— Quoted passage —
==*==

Does Project EDDIE Work?
Assessment of student learning is a critical component of Project EDDIE’s strategy. Careful assessment tells us whether our students are learning the skills necessary to manage and interpret large data sets. Beginning during the 2014–2015 academic year, participating students at eight different U.S. colleges completed premodule and postmodule surveys to measure how their understanding of concepts such as data variability, random processes, and data interpretation changed after working on a Project EDDIE module.
Preliminary results indicate that students felt more comfortable dealing with large data sets on a computer and more competent at manipulating data in spreadsheets.
Although assessment is not yet complete, preliminary results indicate that students felt more comfortable dealing with large data sets on a computer and more competent at manipulating data in spreadsheets after completing a module. In addition, students were more likely to use large sensor-based data sets to solve a scientific problem after engaging in a module, and their intuitive understanding of natural variation improved. A pilot study reported by Carey et al. [2015] indicates that working on modules improved students’ quantitative literacy and enabled them to grapple with difficult concepts such as data visualization and how resolution affects our ability to detect environmental changes.

==*==

— Data excerpt —
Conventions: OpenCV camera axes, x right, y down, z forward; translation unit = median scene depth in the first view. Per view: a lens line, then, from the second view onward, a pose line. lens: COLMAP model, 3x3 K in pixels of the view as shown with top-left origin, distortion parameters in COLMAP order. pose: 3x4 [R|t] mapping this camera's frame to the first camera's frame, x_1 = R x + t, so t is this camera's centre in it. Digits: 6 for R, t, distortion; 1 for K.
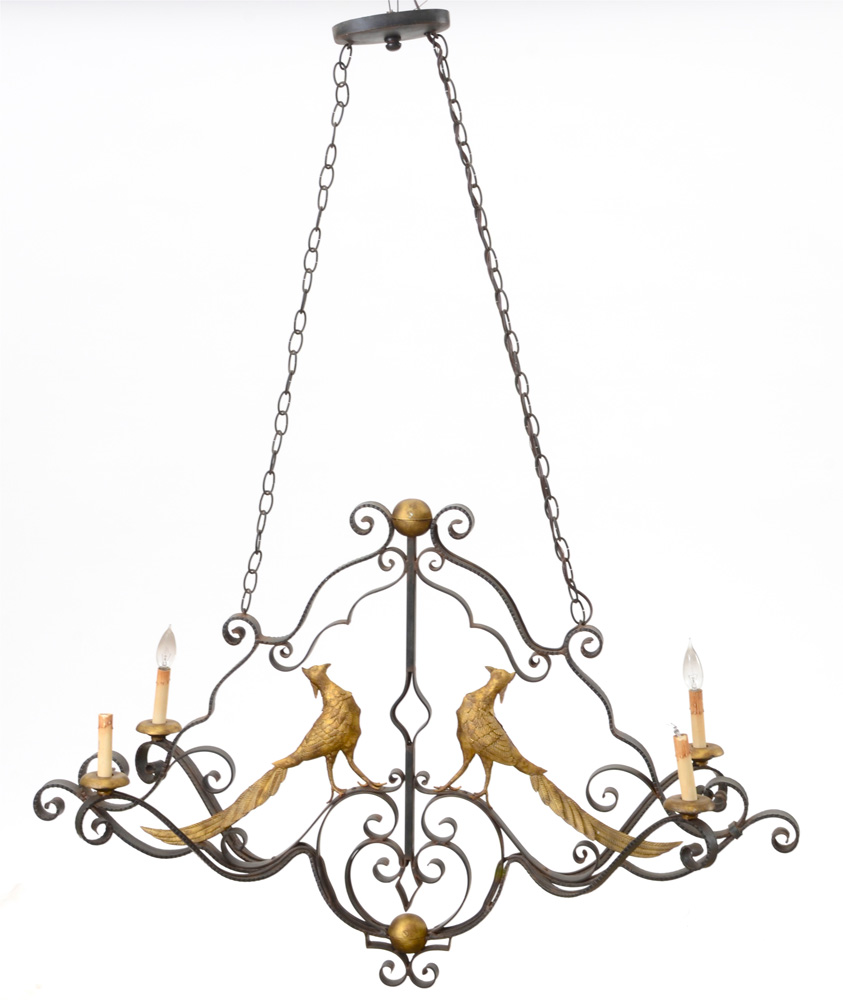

==*==

— Exercise aim —
Decide whether each statement agrees with the passage on Project EDDIE, answering yes or no and quoting the exact words of the passage that settle it. 1. Students at eight U.S. colleges took surveys before and after a module. 2. The assessment of student learning has been completed. 3. Students' intuitive understanding of natural variation declined after a module. The listing comes from a separate source with no connection to the text.

— Exercise output —
1. Yes: "participating students at eight different U.S. colleges completed premodule and postmodule surveys"
2. No: "Although assessment is not yet complete"
3. No: "their intuitive understanding of natural variation improved"